The so-called G20 Energy Action Plan highlighted the importance of a conductive enabling environment for increased investment and sustainable growth in the region, Xinhua news agency reported.
"We stress the need for public-private partnerships, stakeholder alliances and strong political commitment to energy access," Turkish Energy and Natural Resource Minister Ali Riza Alaboyun told reporters at the conclusion of a two-day meeting here, the first of its kind for G20 energy ministers.
"The improvement of sub-Saharan countries in accessing energy has been following a very slow trend," he noted. "Last year, around one percent improvement was achieved."
"If the development continues at the same pace, half of the Sub-Saharan countries will continue to live in the dark," warned the minister, whose country holds the G20 presidency.

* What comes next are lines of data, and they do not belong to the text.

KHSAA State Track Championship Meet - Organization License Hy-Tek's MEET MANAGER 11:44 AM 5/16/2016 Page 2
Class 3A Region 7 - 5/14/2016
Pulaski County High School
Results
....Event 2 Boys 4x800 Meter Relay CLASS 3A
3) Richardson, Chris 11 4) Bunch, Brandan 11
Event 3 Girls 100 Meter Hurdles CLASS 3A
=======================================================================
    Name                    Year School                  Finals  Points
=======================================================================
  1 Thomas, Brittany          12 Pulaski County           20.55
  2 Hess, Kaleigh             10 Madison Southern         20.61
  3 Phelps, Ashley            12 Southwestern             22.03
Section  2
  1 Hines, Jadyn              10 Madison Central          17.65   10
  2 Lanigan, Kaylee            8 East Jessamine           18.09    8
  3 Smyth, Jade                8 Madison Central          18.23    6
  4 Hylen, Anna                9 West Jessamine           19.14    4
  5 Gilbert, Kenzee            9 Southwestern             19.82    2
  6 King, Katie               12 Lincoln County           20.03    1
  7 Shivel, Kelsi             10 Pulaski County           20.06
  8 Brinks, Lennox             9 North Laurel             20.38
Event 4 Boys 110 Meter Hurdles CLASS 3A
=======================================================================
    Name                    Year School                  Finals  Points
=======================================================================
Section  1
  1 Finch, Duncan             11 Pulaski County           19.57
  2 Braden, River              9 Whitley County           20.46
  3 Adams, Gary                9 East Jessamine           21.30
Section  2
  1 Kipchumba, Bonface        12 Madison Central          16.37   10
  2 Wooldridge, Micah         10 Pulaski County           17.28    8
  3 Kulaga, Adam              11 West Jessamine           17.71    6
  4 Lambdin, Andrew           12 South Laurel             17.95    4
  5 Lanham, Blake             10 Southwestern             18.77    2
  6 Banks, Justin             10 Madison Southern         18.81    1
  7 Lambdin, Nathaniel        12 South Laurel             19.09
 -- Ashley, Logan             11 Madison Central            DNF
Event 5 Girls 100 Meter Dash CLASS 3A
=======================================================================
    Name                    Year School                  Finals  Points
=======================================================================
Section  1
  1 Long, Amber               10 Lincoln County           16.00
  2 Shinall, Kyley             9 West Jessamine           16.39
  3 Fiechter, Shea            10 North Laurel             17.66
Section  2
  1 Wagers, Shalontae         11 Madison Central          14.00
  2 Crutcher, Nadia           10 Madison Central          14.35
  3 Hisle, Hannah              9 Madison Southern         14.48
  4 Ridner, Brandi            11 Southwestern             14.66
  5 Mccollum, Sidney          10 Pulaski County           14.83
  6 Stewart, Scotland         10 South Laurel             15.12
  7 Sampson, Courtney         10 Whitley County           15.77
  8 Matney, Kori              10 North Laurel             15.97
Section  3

Africa needs investment for producing an extra 6-7 kilowatt of power per year, energy experts said.
Alaboyun urged Turkey and China, which assumes the G20 presidency next year, to cooperate in Africa.
Globally over 1.1 billion people live without access to electricity and 2.6 billion people live without clean cooking facilities, a dire situation that also exposes them to health and environmental problems, according to the International Energy Agency.
In sub-Saharan Africa, more than 600 million people have no access to energy, while 730 million people are using unhealthy solid biomass in cooking.